My bodyweight hasn't been increasing, actually, as my goal is to have it slowly go down right now, so I'm not sure why my pull-up performance is going down as well. It may just be some major accumulated fatigue.
Anyways, madcow, I guess I have 2 questions now whenever you get around to it.
1.) (from above) Throughout my training, everything has been showing consistent gains with the recent training I've been doing except pull-ups. For a period of time, they were getting better and I was increasing the weight used on them for a while. Around 6 weeks ago, that exercise began to show regression so I ramped down and have been building back up. Oddly enough, my performance regression on pull-ups is still continuing even though I ramped down. I started decreasing the amount of weight I added each week on the pull-ups, and I'm still unable to perform with less weight what I could with more weight around 10 weeks ago.
Linear progression and deloading has been going great with everything except pull-ups, so I guess I'm asking what exactly is going on here.
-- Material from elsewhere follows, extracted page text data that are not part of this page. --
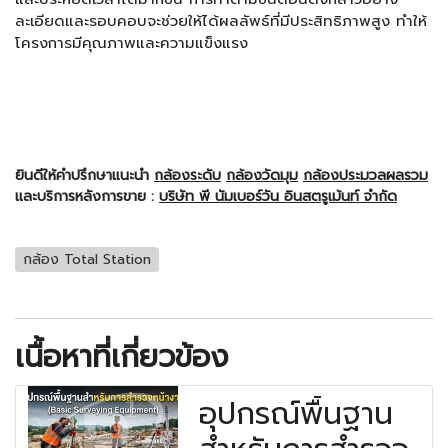
ละเอียดและรอบคอบจะช่วยให้ได้ผลลัพธ์ที่มีประสิทธิภาพสูง ทำให้
โครงการมีคุณภาพและความแข็งแรง
ยินดีให้คำปรึกษาแนะนำ
กล้องระดับ
กล้องวัดมุม
กล้องประมวลผลรวม
และบริการหลังการขาย :
บริษัท พี นัมเบอร์วัน อินสตรูเม้นท์ จำกัด
กล้อง Total Station
เนื้อหาที่เกี่ยวข้อง
อุปกรณ์พื้นฐาน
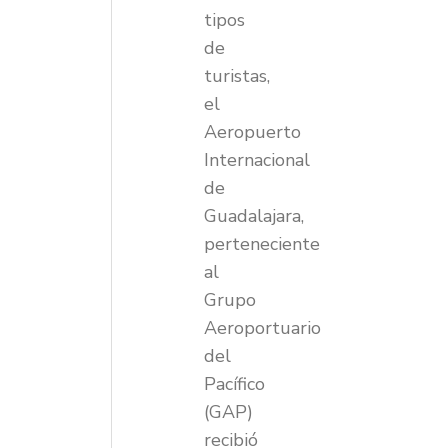
tipos
de
turistas,
el
Aeropuerto
Internacional
de
Guadalajara,
perteneciente
al
Grupo
Aeroportuario
del
Pacífico
(GAP)
recibió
I highly doubt one particular muscle group of my body has somehow gotten to the point where it requires periodization, so is just a specific part of my body in an accumulated state of fatigue? It seems ramping down was not enough to dissipate the fatigue as my performance on that exercise has been going to crap, so should I start deloading on that one exercise for the next week or 2 by decreasing volume drastically and keeping weight consistent for that deloading period? It's odd to constantly be getting stronger on everything else while pull-ups have begun spiraling downward.
2.) Are there actually plausible studies that show that the length of a workout actually matters? A lot of bodybuilders and other programs say that if a workout lasts longer than 40 minutes to an hour, the entire training session is detrimental to your progress thanks to a major decrease in test levels as well as skyrocketing cortisol levels. Is this actually scientifically verified information?